**What is expected:**
Every record below should be retyped exactly, and no picture should appear in the copy.

**Records to process:**
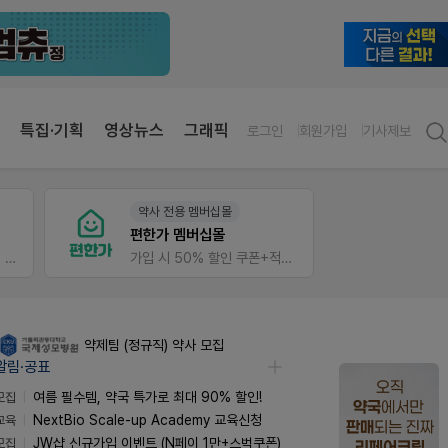
특집·기획
영상뉴스
그래픽
로그인
회원가입
기사제보
약사 전용 멤버십몰
V-Det
편한가 멤버십몰
가입 시 네이버 1만포인트 + 스벅쿠폰
가입 시 50% 할인 쿠폰+적립금까지!
비아핀 
약제팀 (정규직) 약사 모집
알림·공표
모집
여름 필수템, 약국 특가로 최대 90% 할인!
교육
NextBio Scale-up Academy 교육신청
모집
JW샵 신규가입 이벤트 (N페이 1만+스벅쿠폰)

**Response:**
특집·기획
영상뉴스
그래픽
로그인
회원가입
기사제보
약사 전용 멤버십몰
V-Det
편한가 멤버십몰
가입 시 네이버 1만포인트 + 스벅쿠폰
가입 시 50% 할인 쿠폰+적립금까지!
비아핀 
약제팀 (정규직) 약사 모집
알림·공표
모집
여름 필수템, 약국 특가로 최대 90% 할인!
교육
NextBio Scale-up Academy 교육신청
모집
JW샵 신규가입 이벤트 (N페이 1만+스벅쿠폰)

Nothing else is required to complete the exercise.